The presentation of the collection of Patrizia Sandretto Re Rebaudengo is part of the Whitechapel Gallery’s ongoing programme of opening up collections that are rarely seen by the public in the UK. The Whitechapel Gallery Collections programme is supported by specialist art insurer Hiscox.
Since the 1990s Patrizia Sandretto Re Rebaudengo has collected contemporary art. One of the most important private collections in Europe, it includes work from leading international artists such as Doug Aitken, Jake & Dinos Chapman, Thomas Demand, Damien Hirst, Anish Kapoor, Mike Kelley, Sarah Lucas, Paul McCarthy and Paola Pivi.
The series of four displays, which began in September 2012, are shown in the dedicated Collections Gallery. Following A Love Meal, the final display Have you seen me before? from 18 June – 8 September 2013 includes a series of works playing on the idea of the absurd, from a large polar bear covered in yellow feathers by Paola Pivi to a Christmas tree by Philippe Parreno.
Patrizia Sandretto Re Rebaudengo graduated in business studies and economics at the University of Turin, following which she initially worked for the family business. She started collecting contemporary art in the early 1990s and it was her passion for supporting artists by being involved in the production of new works and the lack of exhibition spaces dedicated to young emerging artists in Italy that led her to set up the Fondazione Sandretto Re Rebaudengo in 1995, of which she is President. She is an active patron of the arts and charities, as a Member of the International Council and Member of the Friends of Contemporary Drawing at the Museum of Modern Art, New York (since 1996); Member of the International Council, Tate, London (since 1997); Member of the Leadership Council, New Museum, New York (since 2007); Member of the Advisory Committee for Modern and Contemporary Art, Philadelphia Museum of Art (since 2008) and patroness of the Italian Red Cross (since 1992). She was awarded the title Ufficiale della Repubblica by the Italian State in 2005 and Chevalier dans l’ordre des Arts et des Lettres by the French Ministry of Culture in 2009. Patrizia Sandretto Re Rebaudengo is married with two children, and lives in Italy.
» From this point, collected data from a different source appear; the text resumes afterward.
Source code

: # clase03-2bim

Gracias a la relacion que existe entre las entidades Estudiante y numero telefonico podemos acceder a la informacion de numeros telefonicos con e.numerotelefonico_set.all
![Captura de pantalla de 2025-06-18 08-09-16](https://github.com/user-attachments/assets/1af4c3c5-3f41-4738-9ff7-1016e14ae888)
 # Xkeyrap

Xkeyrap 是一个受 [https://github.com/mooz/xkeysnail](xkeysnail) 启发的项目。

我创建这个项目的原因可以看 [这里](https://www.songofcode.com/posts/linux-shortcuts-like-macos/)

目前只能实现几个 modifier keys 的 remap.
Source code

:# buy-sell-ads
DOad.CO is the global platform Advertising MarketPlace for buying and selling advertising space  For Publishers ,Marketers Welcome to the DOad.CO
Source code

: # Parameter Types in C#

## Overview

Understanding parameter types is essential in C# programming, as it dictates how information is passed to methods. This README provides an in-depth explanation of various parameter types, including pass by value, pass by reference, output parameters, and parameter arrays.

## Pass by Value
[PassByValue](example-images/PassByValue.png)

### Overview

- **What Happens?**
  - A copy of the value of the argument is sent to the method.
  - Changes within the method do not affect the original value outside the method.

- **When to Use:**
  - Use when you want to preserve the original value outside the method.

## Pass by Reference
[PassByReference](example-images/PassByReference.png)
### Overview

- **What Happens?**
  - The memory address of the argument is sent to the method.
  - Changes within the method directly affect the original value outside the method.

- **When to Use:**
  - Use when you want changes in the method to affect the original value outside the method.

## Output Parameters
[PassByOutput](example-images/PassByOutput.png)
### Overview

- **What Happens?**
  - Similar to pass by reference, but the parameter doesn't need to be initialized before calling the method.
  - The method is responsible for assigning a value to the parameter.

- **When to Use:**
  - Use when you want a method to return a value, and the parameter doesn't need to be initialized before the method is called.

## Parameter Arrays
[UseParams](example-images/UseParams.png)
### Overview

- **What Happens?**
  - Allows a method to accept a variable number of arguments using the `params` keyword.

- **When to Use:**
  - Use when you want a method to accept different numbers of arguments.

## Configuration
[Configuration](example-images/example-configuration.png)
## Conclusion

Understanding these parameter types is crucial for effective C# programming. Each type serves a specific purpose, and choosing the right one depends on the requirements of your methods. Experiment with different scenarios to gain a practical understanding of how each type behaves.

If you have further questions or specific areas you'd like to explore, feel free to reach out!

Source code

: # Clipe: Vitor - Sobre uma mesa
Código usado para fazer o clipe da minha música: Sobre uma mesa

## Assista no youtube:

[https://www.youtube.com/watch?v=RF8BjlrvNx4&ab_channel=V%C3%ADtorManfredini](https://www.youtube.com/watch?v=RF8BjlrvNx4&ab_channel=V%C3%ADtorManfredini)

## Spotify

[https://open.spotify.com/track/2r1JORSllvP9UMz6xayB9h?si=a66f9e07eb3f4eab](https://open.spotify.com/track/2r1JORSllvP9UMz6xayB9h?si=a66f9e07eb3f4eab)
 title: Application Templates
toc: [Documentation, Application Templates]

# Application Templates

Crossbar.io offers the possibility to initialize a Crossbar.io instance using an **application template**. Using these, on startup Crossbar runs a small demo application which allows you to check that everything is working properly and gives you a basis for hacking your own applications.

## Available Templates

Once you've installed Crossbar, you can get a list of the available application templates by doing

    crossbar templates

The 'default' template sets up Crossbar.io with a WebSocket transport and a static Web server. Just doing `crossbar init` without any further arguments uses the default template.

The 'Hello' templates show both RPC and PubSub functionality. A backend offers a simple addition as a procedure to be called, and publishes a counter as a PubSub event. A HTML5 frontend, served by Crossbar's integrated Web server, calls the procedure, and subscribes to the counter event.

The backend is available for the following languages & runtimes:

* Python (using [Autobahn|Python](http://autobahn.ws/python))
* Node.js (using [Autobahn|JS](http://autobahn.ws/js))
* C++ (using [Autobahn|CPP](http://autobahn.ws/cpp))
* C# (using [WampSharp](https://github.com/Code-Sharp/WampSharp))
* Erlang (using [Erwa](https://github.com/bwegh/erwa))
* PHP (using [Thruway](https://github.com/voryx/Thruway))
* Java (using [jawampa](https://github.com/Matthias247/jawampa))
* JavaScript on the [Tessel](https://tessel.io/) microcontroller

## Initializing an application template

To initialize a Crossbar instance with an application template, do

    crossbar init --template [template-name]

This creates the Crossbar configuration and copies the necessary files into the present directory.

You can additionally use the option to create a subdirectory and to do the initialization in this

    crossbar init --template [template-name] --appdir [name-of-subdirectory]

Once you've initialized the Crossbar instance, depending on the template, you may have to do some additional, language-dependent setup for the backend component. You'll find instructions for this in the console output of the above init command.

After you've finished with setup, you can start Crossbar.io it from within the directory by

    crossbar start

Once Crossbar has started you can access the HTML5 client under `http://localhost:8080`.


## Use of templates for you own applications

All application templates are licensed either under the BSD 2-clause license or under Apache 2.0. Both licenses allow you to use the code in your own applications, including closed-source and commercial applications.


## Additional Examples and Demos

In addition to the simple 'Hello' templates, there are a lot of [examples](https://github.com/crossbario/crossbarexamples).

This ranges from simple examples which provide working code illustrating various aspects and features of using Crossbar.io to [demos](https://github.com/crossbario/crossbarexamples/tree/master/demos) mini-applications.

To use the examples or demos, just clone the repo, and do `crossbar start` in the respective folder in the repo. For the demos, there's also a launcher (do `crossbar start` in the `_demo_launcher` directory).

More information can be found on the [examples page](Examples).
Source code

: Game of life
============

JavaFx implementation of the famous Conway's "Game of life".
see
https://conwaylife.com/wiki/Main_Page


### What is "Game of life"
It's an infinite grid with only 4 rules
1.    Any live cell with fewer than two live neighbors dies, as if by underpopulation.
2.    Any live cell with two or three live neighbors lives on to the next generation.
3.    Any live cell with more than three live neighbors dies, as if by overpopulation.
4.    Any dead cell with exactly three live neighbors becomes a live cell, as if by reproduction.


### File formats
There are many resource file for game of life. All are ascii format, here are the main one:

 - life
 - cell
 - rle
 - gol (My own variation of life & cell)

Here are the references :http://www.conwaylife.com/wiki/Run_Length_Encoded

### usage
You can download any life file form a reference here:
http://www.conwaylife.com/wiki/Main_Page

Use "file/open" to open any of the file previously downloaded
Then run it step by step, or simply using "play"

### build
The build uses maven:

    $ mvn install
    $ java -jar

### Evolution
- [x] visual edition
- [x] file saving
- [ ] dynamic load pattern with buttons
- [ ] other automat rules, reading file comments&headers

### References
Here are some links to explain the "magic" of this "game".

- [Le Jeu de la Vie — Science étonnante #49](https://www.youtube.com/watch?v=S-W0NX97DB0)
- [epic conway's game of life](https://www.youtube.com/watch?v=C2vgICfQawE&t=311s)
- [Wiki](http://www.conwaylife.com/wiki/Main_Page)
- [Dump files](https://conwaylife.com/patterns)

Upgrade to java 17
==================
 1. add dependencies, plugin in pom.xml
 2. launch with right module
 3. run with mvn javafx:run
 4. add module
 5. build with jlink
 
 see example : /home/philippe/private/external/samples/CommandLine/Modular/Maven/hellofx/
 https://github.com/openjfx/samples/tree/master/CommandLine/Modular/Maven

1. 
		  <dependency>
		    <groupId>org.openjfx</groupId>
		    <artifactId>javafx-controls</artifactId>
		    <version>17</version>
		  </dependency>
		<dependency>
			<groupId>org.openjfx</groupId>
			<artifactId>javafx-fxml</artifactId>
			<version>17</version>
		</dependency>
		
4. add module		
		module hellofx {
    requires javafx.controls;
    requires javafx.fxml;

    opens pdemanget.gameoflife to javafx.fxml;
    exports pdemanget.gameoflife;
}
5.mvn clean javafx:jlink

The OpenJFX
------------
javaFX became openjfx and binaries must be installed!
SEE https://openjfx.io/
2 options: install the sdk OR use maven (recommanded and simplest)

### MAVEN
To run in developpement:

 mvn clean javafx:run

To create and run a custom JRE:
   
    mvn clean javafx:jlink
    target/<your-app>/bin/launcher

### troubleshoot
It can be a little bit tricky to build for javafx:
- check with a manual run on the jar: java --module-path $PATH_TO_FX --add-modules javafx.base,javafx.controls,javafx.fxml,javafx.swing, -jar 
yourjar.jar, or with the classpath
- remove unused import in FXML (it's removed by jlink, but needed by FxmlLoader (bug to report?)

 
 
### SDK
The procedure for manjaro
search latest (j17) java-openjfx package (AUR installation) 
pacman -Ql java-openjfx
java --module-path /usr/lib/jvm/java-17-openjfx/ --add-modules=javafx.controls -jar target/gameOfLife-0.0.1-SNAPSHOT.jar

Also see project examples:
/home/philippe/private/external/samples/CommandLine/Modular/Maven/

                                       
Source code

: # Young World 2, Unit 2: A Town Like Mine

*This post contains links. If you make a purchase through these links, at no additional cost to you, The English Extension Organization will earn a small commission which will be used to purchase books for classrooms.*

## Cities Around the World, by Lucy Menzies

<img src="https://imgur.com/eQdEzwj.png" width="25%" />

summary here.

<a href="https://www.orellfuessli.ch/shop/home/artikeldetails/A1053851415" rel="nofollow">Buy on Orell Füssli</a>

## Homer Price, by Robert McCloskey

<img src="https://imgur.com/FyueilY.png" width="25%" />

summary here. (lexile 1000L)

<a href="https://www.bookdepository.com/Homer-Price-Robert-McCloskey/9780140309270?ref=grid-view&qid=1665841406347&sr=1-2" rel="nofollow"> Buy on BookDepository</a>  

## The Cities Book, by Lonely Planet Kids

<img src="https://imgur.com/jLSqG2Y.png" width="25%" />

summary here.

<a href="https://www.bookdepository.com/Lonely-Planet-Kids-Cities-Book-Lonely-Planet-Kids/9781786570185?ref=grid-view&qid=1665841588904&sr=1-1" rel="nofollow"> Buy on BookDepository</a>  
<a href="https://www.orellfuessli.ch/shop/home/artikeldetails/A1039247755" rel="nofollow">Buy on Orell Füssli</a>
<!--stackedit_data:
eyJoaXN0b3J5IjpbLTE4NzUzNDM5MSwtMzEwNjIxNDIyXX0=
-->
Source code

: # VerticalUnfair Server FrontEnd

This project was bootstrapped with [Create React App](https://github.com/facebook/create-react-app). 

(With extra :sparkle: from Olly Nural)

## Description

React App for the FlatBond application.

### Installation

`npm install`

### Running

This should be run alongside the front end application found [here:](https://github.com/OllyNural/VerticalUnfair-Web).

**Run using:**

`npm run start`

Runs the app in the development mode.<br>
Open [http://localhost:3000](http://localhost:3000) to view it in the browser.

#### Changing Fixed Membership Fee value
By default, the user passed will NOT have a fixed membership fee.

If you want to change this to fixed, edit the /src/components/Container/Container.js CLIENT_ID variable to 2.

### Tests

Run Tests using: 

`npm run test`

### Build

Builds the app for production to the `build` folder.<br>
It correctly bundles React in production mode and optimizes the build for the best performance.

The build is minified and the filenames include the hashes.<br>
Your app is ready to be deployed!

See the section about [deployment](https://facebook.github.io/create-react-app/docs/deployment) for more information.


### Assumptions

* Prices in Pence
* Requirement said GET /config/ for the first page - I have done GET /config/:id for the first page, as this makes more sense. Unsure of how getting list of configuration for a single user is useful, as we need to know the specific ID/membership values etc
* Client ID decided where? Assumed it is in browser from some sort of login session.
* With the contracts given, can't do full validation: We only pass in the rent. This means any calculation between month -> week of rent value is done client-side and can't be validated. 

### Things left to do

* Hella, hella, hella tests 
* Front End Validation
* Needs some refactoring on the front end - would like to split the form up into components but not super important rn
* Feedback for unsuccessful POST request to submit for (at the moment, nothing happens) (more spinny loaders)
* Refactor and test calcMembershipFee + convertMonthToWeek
Fondazione Sandretto Re Rebaudengo is under the artistic directorship of Francesco Bonami. The Fondazione was housed at the Palazzo Re Rebaudengo in Guarene d’Alba, a small town outside Turin, and has commissioned and shown leading artists including: Doug Aitken, Damien Hirst and Shirin Neshat. In 2002 the Fondazione opened its current headquarters, a 3,500 square metre centre for contemporary art in Turin, designed by Claudio Silvestrin, with a gallery space, bookshop, auditorium, educational department, cafeteria and restaurant. The centre presents exhibitions of local, national and international artists for many different audiences and ages with a wide-ranging programme of activities and events (films, talks, music, theatre, performance and dance). The Fondazione also organises a Young Curators Residency Programme and an annual Prize (Premio StellaRe) honouring women’s achievements across the world.